I took them reverently, and said, "For your sake, Bunch, they'll be handed down from generation to generation."
Clara J. blushed and said, "Oh, John!" and I thought Uncle Peter would chuckle himself into a delirium.
"Good-night, Mr. Ananias!" Bunch called, as Diggs made a farewell bow and turned to go.
"Good-night, one and all," replied Diggs, then a thought struck him and he turned with, "Say, who's this here Mr. Annienias? Seems like the name's familiar, but it ain't mine."
"Mr. Ananias is the first detective mentioned in history," Bunch explained, and Mr. Diggs beamed over us all.
"Wait a moment, Mr. Officer," Aunt Martha piped in; "have a drop of refreshment before you go. Tacks, run in and pour Mr. Officer a drink from that bottle on the sideboard!"

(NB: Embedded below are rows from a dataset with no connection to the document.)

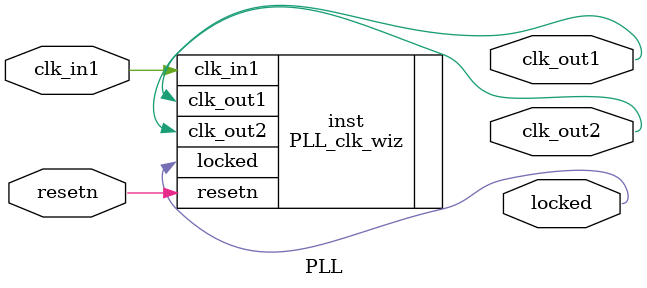
<source format=v>


`timescale 1ps/1ps

(* CORE_GENERATION_INFO = "PLL,clk_wiz_v6_0_0_0,{component_name=PLL,use_phase_alignment=true,use_min_o_jitter=false,use_max_i_jitter=false,use_dyn_phase_shift=false,use_inclk_switchover=false,use_dyn_reconfig=false,enable_axi=0,feedback_source=FDBK_AUTO,PRIMITIVE=MMCM,num_out_clk=2,clkin1_period=3.750,clkin2_period=10.0,use_power_down=false,use_reset=true,use_locked=true,use_inclk_stopped=false,feedback_type=SINGLE,CLOCK_MGR_TYPE=NA,manual_override=false}" *)

module PLL 
 (
  // Clock out ports
  output        clk_out1,
  output        clk_out2,
  // Status and control signals
  input         resetn,
  output        locked,
 // Clock in ports
  input         clk_in1
 );

  PLL_clk_wiz inst
  (
  // Clock out ports  
  .clk_out1(clk_out1),
  .clk_out2(clk_out2),
  // Status and control signals               
  .resetn(resetn), 
  .locked(locked),
 // Clock in ports
  .clk_in1(clk_in1)
  );

endmodule

</source>
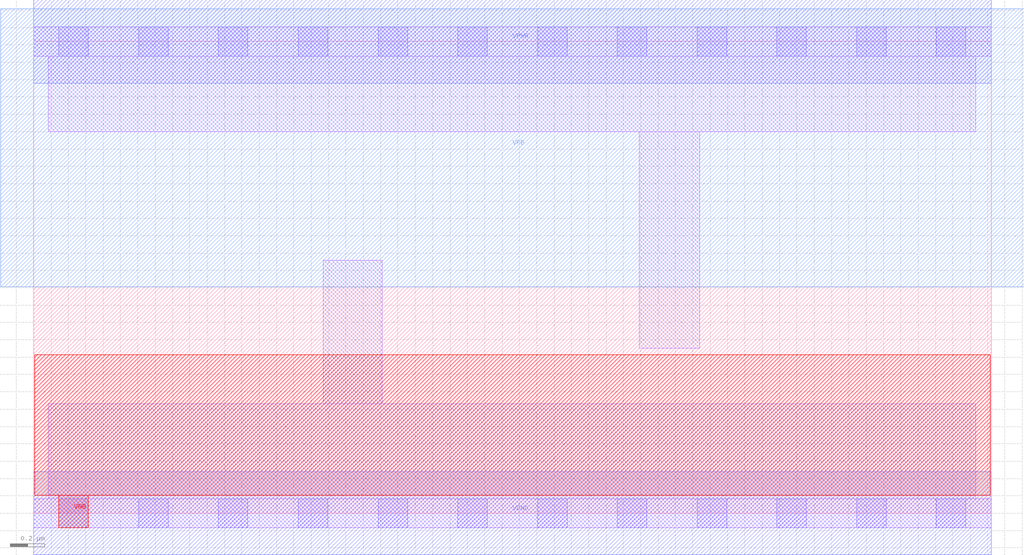
<source format=lef>
VERSION 5.7 ;
  NOWIREEXTENSIONATPIN ON ;
  DIVIDERCHAR "/" ;
  BUSBITCHARS "[]" ;
MACRO sky130_ef_sc_hd__decap_12
  CLASS BLOCK ;
  FOREIGN sky130_ef_sc_hd__decap_12 ;
  ORIGIN 0.000 0.000 ;
  SIZE 5.520 BY 2.720 ;
  PIN VGND
    USE GROUND ;
    PORT
      LAYER met1 ;
        RECT 0.000 -0.240 5.520 0.240 ;
    END
  END VGND
  PIN VPWR
    USE POWER ;
    PORT
      LAYER met1 ;
        RECT 0.000 2.480 5.520 2.960 ;
    END
  END VPWR
  PIN VPB
    DIRECTION INOUT ;
    USE POWER ;
    PORT
      LAYER nwell ;
        RECT -0.190 1.305 5.710 2.910 ;
    END
  END VPB
  PIN VNB
    DIRECTION INOUT ;
    USE GROUND ;
    PORT
      LAYER pwell ;
        RECT 0.005 0.105 5.515 0.915 ;
        RECT 0.145 -0.085 0.315 0.105 ;
    END
  END VNB
  OBS
      LAYER li1 ;
        RECT 0.000 2.635 5.520 2.805 ;
        RECT 0.085 2.200 5.430 2.635 ;
        RECT 1.670 0.630 2.010 1.460 ;
        RECT 3.490 0.950 3.840 2.200 ;
        RECT 0.085 0.085 5.430 0.630 ;
        RECT 0.000 -0.085 5.520 0.085 ;
      LAYER mcon ;
        RECT 0.145 2.635 0.315 2.805 ;
        RECT 0.605 2.635 0.775 2.805 ;
        RECT 1.065 2.635 1.235 2.805 ;
        RECT 1.525 2.635 1.695 2.805 ;
        RECT 1.985 2.635 2.155 2.805 ;
        RECT 2.445 2.635 2.615 2.805 ;
        RECT 2.905 2.635 3.075 2.805 ;
        RECT 3.365 2.635 3.535 2.805 ;
        RECT 3.825 2.635 3.995 2.805 ;
        RECT 4.285 2.635 4.455 2.805 ;
        RECT 4.745 2.635 4.915 2.805 ;
        RECT 5.205 2.635 5.375 2.805 ;
        RECT 0.145 -0.085 0.315 0.085 ;
        RECT 0.605 -0.085 0.775 0.085 ;
        RECT 1.065 -0.085 1.235 0.085 ;
        RECT 1.525 -0.085 1.695 0.085 ;
        RECT 1.985 -0.085 2.155 0.085 ;
        RECT 2.445 -0.085 2.615 0.085 ;
        RECT 2.905 -0.085 3.075 0.085 ;
        RECT 3.365 -0.085 3.535 0.085 ;
        RECT 3.825 -0.085 3.995 0.085 ;
        RECT 4.285 -0.085 4.455 0.085 ;
        RECT 4.745 -0.085 4.915 0.085 ;
        RECT 5.205 -0.085 5.375 0.085 ;
  END
END sky130_ef_sc_hd__decap_12

#--------EOF---------

MACRO sky130_ef_sc_hd__fakediode_2
  CLASS BLOCK ;
  FOREIGN sky130_ef_sc_hd__fakediode_2 ;
  ORIGIN 0.000 0.000 ;
  SIZE 0.920 BY 2.720 ;
  PIN DIODE
    PORT
      LAYER li1 ;
        RECT 0.085 0.255 0.835 2.465 ;
    END
  END DIODE
  PIN VGND
    USE GROUND ;
    PORT
      LAYER met1 ;
        RECT 0.000 -0.240 0.920 0.240 ;
    END
  END VGND
  PIN VPWR
    USE POWER ;
    PORT
      LAYER met1 ;
        RECT 0.000 2.480 0.920 2.960 ;
    END
  END VPWR
  PIN VPB
    DIRECTION INOUT ;
    USE POWER ;
    PORT
      LAYER nwell ;
        RECT -0.190 1.305 1.110 2.910 ;
    END
  END VPB
  PIN VNB
    DIRECTION INOUT ;
    USE GROUND ;
    PORT
      LAYER pwell ;
        RECT 0.025 0.065 0.915 1.015 ;
        RECT 0.145 -0.085 0.315 0.065 ;
    END
  END VNB
  OBS
      LAYER li1 ;
        RECT 0.000 2.635 0.920 2.805 ;
        RECT 0.000 -0.085 0.920 0.085 ;
      LAYER mcon ;
        RECT 0.145 2.635 0.315 2.805 ;
        RECT 0.605 2.635 0.775 2.805 ;
        RECT 0.145 -0.085 0.315 0.085 ;
        RECT 0.605 -0.085 0.775 0.085 ;
  END
END sky130_ef_sc_hd__fakediode_2

#--------EOF---------

MACRO sky130_ef_sc_hd__fill_4
  CLASS BLOCK ;
  FOREIGN sky130_ef_sc_hd__fill_4 ;
  ORIGIN 0.000 0.000 ;
  SIZE 1.840 BY 2.720 ;
  PIN VGND
    USE GROUND ;
    PORT
      LAYER met1 ;
        RECT 0.000 -0.240 1.840 0.240 ;
    END
  END VGND
  PIN VPWR
    USE POWER ;
    PORT
      LAYER met1 ;
        RECT 0.000 2.480 1.840 2.960 ;
    END
  END VPWR
  PIN VPB
    DIRECTION INOUT ;
    USE POWER ;
    PORT
      LAYER nwell ;
        RECT -0.190 1.305 2.030 2.910 ;
    END
  END VPB
  PIN VNB
    DIRECTION INOUT ;
    USE GROUND ;
    PORT
      LAYER pwell ;
        RECT 0.025 0.065 1.815 1.015 ;
        RECT 0.175 -0.060 0.285 0.065 ;
    END
  END VNB
  OBS
      LAYER li1 ;
        RECT 0.000 2.635 1.840 2.805 ;
        RECT 0.000 -0.085 1.840 0.085 ;
      LAYER mcon ;
        RECT 0.145 2.635 0.315 2.805 ;
        RECT 0.605 2.635 0.775 2.805 ;
        RECT 1.065 2.635 1.235 2.805 ;
        RECT 1.525 2.635 1.695 2.805 ;
        RECT 0.145 -0.085 0.315 0.085 ;
        RECT 0.605 -0.085 0.775 0.085 ;
        RECT 1.065 -0.085 1.235 0.085 ;
        RECT 1.525 -0.085 1.695 0.085 ;
  END
END sky130_ef_sc_hd__fill_4

#--------EOF---------

MACRO sky130_ef_sc_hd__fill_8
  CLASS BLOCK ;
  FOREIGN sky130_ef_sc_hd__fill_8 ;
  ORIGIN 0.000 0.000 ;
  SIZE 3.680 BY 2.720 ;
  PIN VGND
    USE GROUND ;
    PORT
      LAYER met1 ;
        RECT 0.000 -0.240 3.680 0.240 ;
    END
  END VGND
  PIN VPWR
    USE POWER ;
    PORT
      LAYER met1 ;
        RECT 0.000 2.480 3.680 2.960 ;
    END
  END VPWR
  PIN VPB
    DIRECTION INOUT ;
    USE POWER ;
    PORT
      LAYER nwell ;
        RECT -0.190 1.305 3.870 2.910 ;
    END
  END VPB
  PIN VNB
    DIRECTION INOUT ;
    USE GROUND ;
    PORT
      LAYER pwell ;
        RECT 0.025 0.065 3.655 1.015 ;
        RECT 0.130 -0.120 0.350 0.065 ;
    END
  END VNB
  OBS
      LAYER li1 ;
        RECT 0.000 2.635 3.680 2.805 ;
        RECT 0.000 -0.085 3.680 0.085 ;
      LAYER mcon ;
        RECT 0.145 2.635 0.315 2.805 ;
        RECT 0.605 2.635 0.775 2.805 ;
        RECT 1.065 2.635 1.235 2.805 ;
        RECT 1.525 2.635 1.695 2.805 ;
        RECT 1.985 2.635 2.155 2.805 ;
        RECT 2.445 2.635 2.615 2.805 ;
        RECT 2.905 2.635 3.075 2.805 ;
        RECT 3.365 2.635 3.535 2.805 ;
        RECT 0.145 -0.085 0.315 0.085 ;
        RECT 0.605 -0.085 0.775 0.085 ;
        RECT 1.065 -0.085 1.235 0.085 ;
        RECT 1.525 -0.085 1.695 0.085 ;
        RECT 1.985 -0.085 2.155 0.085 ;
        RECT 2.445 -0.085 2.615 0.085 ;
        RECT 2.905 -0.085 3.075 0.085 ;
        RECT 3.365 -0.085 3.535 0.085 ;
  END
END sky130_ef_sc_hd__fill_8

#--------EOF---------

MACRO sky130_ef_sc_hd__fill_12
  CLASS BLOCK ;
  FOREIGN sky130_ef_sc_hd__fill_12 ;
  ORIGIN 0.000 0.000 ;
  SIZE 5.520 BY 2.720 ;
  PIN VPWR
    USE POWER ;
    PORT
      LAYER met1 ;
        RECT 0.000 2.480 5.520 2.960 ;
    END
  END VPWR
  PIN VGND
    USE GROUND ;
    PORT
      LAYER met1 ;
        RECT 0.000 -0.240 5.520 0.240 ;
    END
  END VGND
  PIN VPB
    DIRECTION INOUT ;
    USE POWER ;
    PORT
      LAYER nwell ;
        RECT -0.190 1.305 2.950 2.910 ;
    END
  END VPB
  PIN VNB
    DIRECTION INOUT ;
    USE GROUND ;
    PORT
      LAYER pwell ;
        RECT 0.005 0.105 2.755 0.915 ;
        RECT 0.145 -0.085 0.315 0.105 ;
    END
  END VNB
  OBS
      LAYER li1 ;
        RECT 0.000 2.635 5.520 2.805 ;
        RECT 0.085 1.545 2.675 2.635 ;
        RECT 0.085 0.855 1.295 1.375 ;
        RECT 1.465 1.025 2.675 1.545 ;
        RECT 0.085 0.085 2.675 0.855 ;
        RECT 0.000 -0.085 5.520 0.085 ;
      LAYER mcon ;
        RECT 0.145 2.635 0.315 2.805 ;
        RECT 0.605 2.635 0.775 2.805 ;
        RECT 1.065 2.635 1.235 2.805 ;
        RECT 1.525 2.635 1.695 2.805 ;
        RECT 1.985 2.635 2.155 2.805 ;
        RECT 2.445 2.635 2.615 2.805 ;
        RECT 2.905 2.635 3.075 2.805 ;
        RECT 3.365 2.635 3.535 2.805 ;
        RECT 3.825 2.635 3.995 2.805 ;
        RECT 4.285 2.635 4.455 2.805 ;
        RECT 4.745 2.635 4.915 2.805 ;
        RECT 5.205 2.635 5.375 2.805 ;
        RECT 0.145 -0.085 0.315 0.085 ;
        RECT 0.605 -0.085 0.775 0.085 ;
        RECT 1.065 -0.085 1.235 0.085 ;
        RECT 1.525 -0.085 1.695 0.085 ;
        RECT 1.985 -0.085 2.155 0.085 ;
        RECT 2.445 -0.085 2.615 0.085 ;
        RECT 2.905 -0.085 3.075 0.085 ;
        RECT 3.365 -0.085 3.535 0.085 ;
        RECT 3.825 -0.085 3.995 0.085 ;
        RECT 4.285 -0.085 4.455 0.085 ;
        RECT 4.745 -0.085 4.915 0.085 ;
        RECT 5.205 -0.085 5.375 0.085 ;
  END
END sky130_ef_sc_hd__fill_12

#--------EOF---------


END LIBRARY

</source>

Diggs stood there swallowing his palate in delightful anticipation until Tacks handed him a brimming glass from which the brave thief-taker took one eager mouthful, whereupon he emitted a shriek of terror that could be heard for miles.
"Water! water! quick! I'm a'burnin' up!" cried the astonished Diggs.
Uncle Peter in his eagerness to quench the flames poured half a pitcher full of ice water down the back of Diggs' neck.
"It ain't there, it's down my throat!" yelled the unfortunate Harmony, whereupon Uncle Peter poured the rest of the ice water over the constable's head.
When, finally, the old fellow was revived he faintly declined any more refreshment, and with a sad "good-night," faded away in the twilight.
"Gee!" exclaimed Tacks, as he watched the retreating form, "I'm afraid I upset some tobascum sauce in that glass by mistake."
Presently, Bunch went off to the depot to take a train back to the city, and for some little time we sat in silence on the piazza.
"Grand, isn't it?" Uncle Peter said, breaking the spell. "Couldn't be any nicer, now, could it?" Then he went over and stood near Clara J.
"Little woman," he said; "ever since we first talked of moving out here I noticed how worried John was."
"So did I," she answered, taking my hand in hers.
"A day or two ago I found out what the trouble was," the old gentleman continued; "this property was too heavy a load for a young man to carry, especially when he's just married, so I bought it from him!"
Before Clara J. could express a word Uncle Peter put his arm around Aunt Martha's waist and continued, "Aunt Martha and I talked it all over last night and in celebration of your second anniversary we want you to accept this little present," and with this he placed a document in Clara J.'s hands.
"It's the deed to the property," Aunt Martha said, "all for you, Clara J., but if you don't mind, we'd like to live here!"
"Yes," said Uncle Peter; "that garden certainly needs someone to look after it!"
Clara J. was crying softly and hugging Aunt Martha,
My own eyes were damp and I yearned to have somebody run the lawn mower over me.
"I'll race you down to the gate and back," I suggested.
"You're on," laughed Uncle Peter; "I believe I do need a little exercise!"